Currently, when a sector becomes popular, many fund companies rush to launch related ETFs. For example, in the metals sector, 22 ETFs have been established, with 7 launched this year. The largest metal ETF was launched in 2017. Similarly, oil and gas ETFs have seen many new products recently.
It’s important to note that ETF operational costs are high, including marketing, staff salaries, index licensing, and market maker fees. A single ETF needs assets of at least 10-20 billion yuan to cover basic costs. Industry insiders warn that ETFs consume significant resources, and blind competition is not advisable.
Rational Planning to Build Core Competitiveness
For the ETF sector, where the Matthew Effect is prominent, a herd mentality among fund companies often leads to marginalization of many products. Regulators have previously reminded fund companies to act within their capacity.

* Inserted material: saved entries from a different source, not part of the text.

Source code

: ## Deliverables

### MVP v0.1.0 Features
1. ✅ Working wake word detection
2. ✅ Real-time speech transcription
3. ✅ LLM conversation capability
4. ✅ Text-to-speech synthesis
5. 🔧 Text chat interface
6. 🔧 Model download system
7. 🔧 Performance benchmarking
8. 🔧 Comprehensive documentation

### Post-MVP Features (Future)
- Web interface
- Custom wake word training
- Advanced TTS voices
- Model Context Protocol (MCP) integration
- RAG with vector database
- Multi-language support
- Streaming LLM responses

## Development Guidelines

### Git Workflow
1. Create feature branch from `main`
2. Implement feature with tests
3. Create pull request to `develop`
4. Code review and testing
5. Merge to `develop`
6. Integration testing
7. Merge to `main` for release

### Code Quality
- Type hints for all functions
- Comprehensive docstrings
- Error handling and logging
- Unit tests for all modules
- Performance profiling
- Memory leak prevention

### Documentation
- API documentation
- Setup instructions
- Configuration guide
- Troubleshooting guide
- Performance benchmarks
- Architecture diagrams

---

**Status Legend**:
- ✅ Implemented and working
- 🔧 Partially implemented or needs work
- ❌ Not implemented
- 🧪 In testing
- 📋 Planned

The China Securities Regulatory Commission’s previous “Institutional Supervision Report” emphasized supporting market-based development of ETF products. It also urged fund managers to assess market trends and investor needs carefully, avoid herd behavior, and prevent issues like poor fundraising or unstable operations caused by over-competition.
HuaAn Fund’s Deputy General Manager Xu Zhiyan told Shanghai Securities News that in the second half of the ETF industry, competition will shift from size to quality, with differentiation becoming the core advantage.
Regarding breaking the deadlock, Xu believes that product innovation should focus on addressing actual needs rather than simple index replication. This includes deepening main broad-based tracks, improving liquidity and trading efficiency, and proactively developing thematic products in emerging fields like new productivity, technological independence, and green transformation—areas that reflect industry insights. Additionally, service models should shift from “selling products” to “helping with allocation.” ETFs are just the starting point for asset allocation; managers should provide clear strategic logic, regular portfolio reviews, and investment advisory solutions to help investors avoid chasing gains and losses, promoting long-term holding.
Deng Hu, an analyst at Shenwan Hongyuan Securities, stated in a report that most broad-based ETFs in China now have management fees as low as 0.15% annually. Improving returns through detailed management will play a more significant role in future competition. For industry-specific ETFs, some products may initially seem niche, but when market conditions turn favorable, early-launched products tend to attract the most attention.